**RECORDS PROVIDED**
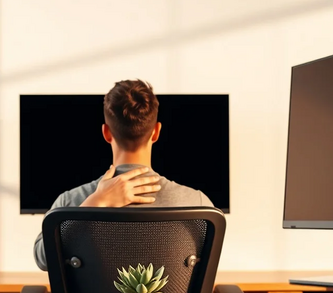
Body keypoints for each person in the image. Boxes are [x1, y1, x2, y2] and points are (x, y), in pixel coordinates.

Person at [33, 79, 213, 271]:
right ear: (156, 132)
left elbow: (43, 259)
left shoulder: (69, 203)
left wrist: (92, 204)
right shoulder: (198, 205)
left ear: (106, 132)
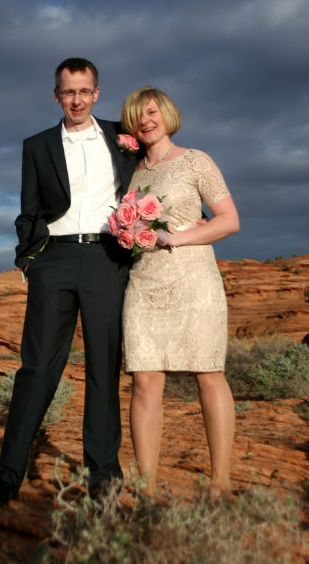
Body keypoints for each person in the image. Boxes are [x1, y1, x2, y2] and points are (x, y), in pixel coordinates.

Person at [0, 58, 136, 505]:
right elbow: (29, 210)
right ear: (57, 95)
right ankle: (7, 476)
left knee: (103, 369)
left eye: (85, 91)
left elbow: (156, 175)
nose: (77, 99)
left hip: (108, 258)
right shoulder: (37, 146)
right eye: (69, 92)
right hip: (55, 259)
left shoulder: (123, 138)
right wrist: (29, 260)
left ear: (97, 93)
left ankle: (102, 481)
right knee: (37, 368)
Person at [121, 87, 239, 497]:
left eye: (152, 112)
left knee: (209, 374)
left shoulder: (196, 161)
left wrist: (177, 237)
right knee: (144, 380)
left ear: (167, 114)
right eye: (137, 116)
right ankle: (146, 489)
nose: (146, 121)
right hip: (143, 283)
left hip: (193, 279)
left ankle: (220, 483)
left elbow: (228, 220)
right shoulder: (130, 171)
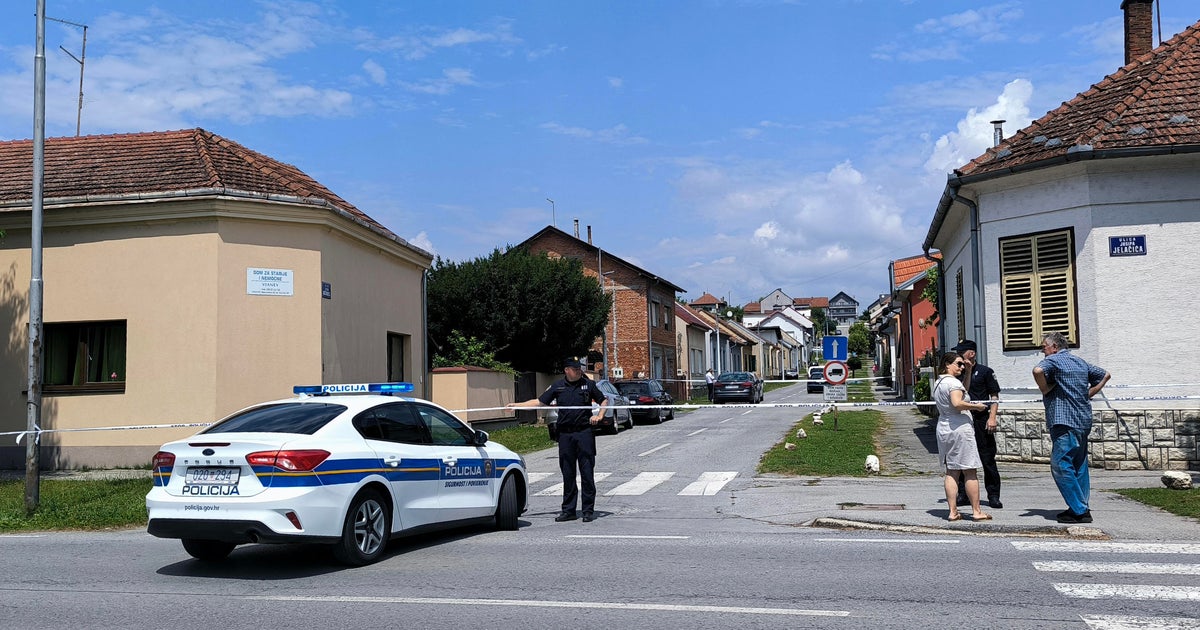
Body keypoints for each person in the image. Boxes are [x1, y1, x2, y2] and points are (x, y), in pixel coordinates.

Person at [508, 358, 607, 523]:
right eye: (575, 369)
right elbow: (539, 402)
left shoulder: (588, 385)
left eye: (579, 368)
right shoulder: (558, 386)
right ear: (567, 370)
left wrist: (600, 415)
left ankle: (588, 511)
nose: (579, 371)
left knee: (587, 473)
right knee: (568, 474)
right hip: (565, 435)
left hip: (584, 433)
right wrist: (517, 405)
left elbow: (603, 400)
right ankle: (568, 511)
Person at [1033, 332, 1111, 524]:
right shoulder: (1080, 362)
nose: (1042, 350)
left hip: (1064, 420)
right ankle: (1082, 505)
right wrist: (1088, 393)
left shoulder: (1054, 360)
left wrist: (1045, 388)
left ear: (1054, 347)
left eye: (1044, 346)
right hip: (1083, 420)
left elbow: (1037, 370)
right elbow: (1105, 375)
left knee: (1060, 464)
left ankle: (1079, 510)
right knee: (1079, 465)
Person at [932, 351, 992, 522]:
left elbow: (962, 391)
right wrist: (976, 406)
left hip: (944, 427)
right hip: (959, 427)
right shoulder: (952, 382)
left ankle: (952, 511)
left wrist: (968, 373)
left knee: (951, 471)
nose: (962, 367)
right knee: (970, 470)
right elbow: (957, 403)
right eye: (958, 364)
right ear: (947, 364)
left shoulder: (939, 382)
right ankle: (976, 511)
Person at [952, 340, 1003, 509]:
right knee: (962, 458)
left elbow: (994, 396)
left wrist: (992, 417)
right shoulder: (958, 373)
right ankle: (963, 494)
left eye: (961, 352)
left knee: (987, 458)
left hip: (981, 419)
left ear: (971, 353)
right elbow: (961, 393)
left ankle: (993, 495)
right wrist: (966, 371)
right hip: (963, 419)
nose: (959, 355)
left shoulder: (986, 372)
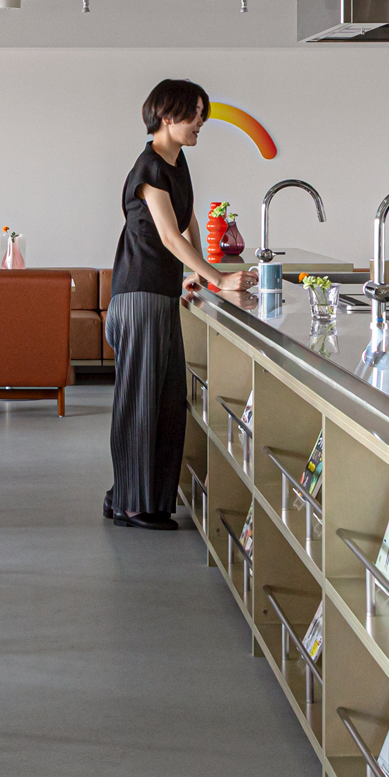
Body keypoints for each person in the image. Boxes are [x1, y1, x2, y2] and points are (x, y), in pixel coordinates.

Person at [104, 80, 253, 532]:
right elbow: (168, 236)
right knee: (141, 403)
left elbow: (186, 219)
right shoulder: (149, 167)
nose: (200, 123)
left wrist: (198, 272)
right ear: (167, 116)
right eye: (195, 114)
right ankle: (133, 505)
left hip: (159, 293)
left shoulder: (176, 162)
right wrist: (218, 278)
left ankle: (130, 496)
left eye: (202, 114)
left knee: (166, 401)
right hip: (139, 295)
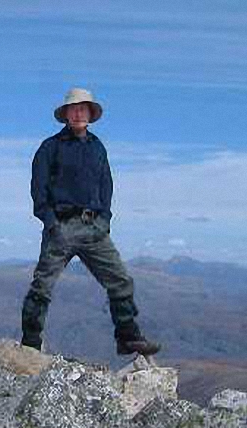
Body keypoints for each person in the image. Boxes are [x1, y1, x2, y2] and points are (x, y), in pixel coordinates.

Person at [21, 87, 161, 356]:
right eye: (73, 109)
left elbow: (106, 184)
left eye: (83, 108)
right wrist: (50, 221)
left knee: (120, 280)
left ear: (90, 113)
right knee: (42, 286)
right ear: (65, 115)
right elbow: (38, 188)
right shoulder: (50, 147)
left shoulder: (97, 147)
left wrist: (104, 218)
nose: (78, 113)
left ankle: (128, 337)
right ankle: (29, 346)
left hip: (93, 227)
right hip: (61, 226)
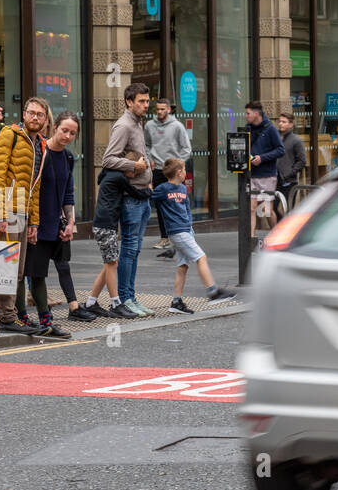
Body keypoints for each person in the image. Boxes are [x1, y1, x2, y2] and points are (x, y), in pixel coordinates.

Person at [87, 83, 153, 318]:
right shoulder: (124, 125)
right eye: (141, 101)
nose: (146, 105)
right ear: (129, 101)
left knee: (134, 251)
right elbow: (108, 160)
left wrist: (149, 178)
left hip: (142, 195)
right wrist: (134, 166)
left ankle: (131, 297)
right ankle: (125, 298)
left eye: (147, 101)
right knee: (129, 249)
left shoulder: (137, 123)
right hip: (131, 198)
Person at [0, 96, 50, 333]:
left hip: (22, 212)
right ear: (23, 115)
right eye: (31, 113)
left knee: (17, 270)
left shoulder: (40, 145)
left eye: (39, 114)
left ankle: (12, 318)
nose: (35, 117)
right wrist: (1, 213)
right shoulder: (9, 135)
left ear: (45, 119)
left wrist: (34, 221)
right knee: (4, 267)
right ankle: (7, 320)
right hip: (7, 211)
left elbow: (35, 187)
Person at [152, 158, 234, 313]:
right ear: (179, 172)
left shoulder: (183, 189)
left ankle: (176, 302)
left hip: (186, 230)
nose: (185, 172)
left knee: (182, 266)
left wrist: (190, 228)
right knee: (201, 257)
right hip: (177, 232)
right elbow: (149, 196)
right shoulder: (163, 189)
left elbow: (187, 209)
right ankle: (213, 292)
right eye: (184, 169)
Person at [36, 111, 93, 326]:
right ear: (55, 128)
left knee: (63, 264)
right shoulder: (41, 152)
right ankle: (43, 315)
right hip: (39, 220)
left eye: (72, 133)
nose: (67, 136)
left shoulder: (68, 157)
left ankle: (74, 307)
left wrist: (70, 222)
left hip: (58, 219)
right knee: (38, 269)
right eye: (64, 130)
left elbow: (68, 192)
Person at [145, 98, 191, 255]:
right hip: (157, 169)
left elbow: (186, 148)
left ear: (169, 109)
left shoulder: (177, 126)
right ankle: (164, 237)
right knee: (160, 205)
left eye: (163, 109)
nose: (159, 112)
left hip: (172, 172)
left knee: (177, 203)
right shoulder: (149, 125)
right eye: (157, 109)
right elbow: (146, 145)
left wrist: (178, 165)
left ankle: (181, 235)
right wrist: (148, 158)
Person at [244, 101, 283, 236]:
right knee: (252, 209)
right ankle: (251, 239)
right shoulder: (247, 128)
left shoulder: (270, 129)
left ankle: (277, 235)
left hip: (267, 175)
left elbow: (280, 150)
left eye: (248, 113)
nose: (246, 116)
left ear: (256, 114)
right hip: (252, 174)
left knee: (266, 210)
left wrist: (262, 158)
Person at [275, 111, 306, 218]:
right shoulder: (275, 138)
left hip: (288, 181)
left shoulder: (296, 141)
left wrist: (290, 173)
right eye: (279, 121)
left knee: (288, 210)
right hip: (274, 179)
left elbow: (302, 161)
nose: (280, 124)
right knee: (271, 208)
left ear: (291, 124)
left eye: (284, 122)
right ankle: (278, 228)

**WHAT THE TASK ASKS**
Among the records above, a stretch begins at the line containing "left hip: (267, 175)" and ends at the line containing "left shoulder: (296, 141)". Restate that stretch word for word, and nothing else.

**RESULT FOR THIS EXERCISE**
left hip: (267, 175)
left elbow: (280, 150)
left eye: (248, 113)
nose: (246, 116)
left ear: (256, 114)
right hip: (252, 174)
left knee: (266, 210)
left wrist: (262, 158)
Person at [275, 111, 306, 218]:
right shoulder: (275, 138)
left hip: (288, 181)
left shoulder: (296, 141)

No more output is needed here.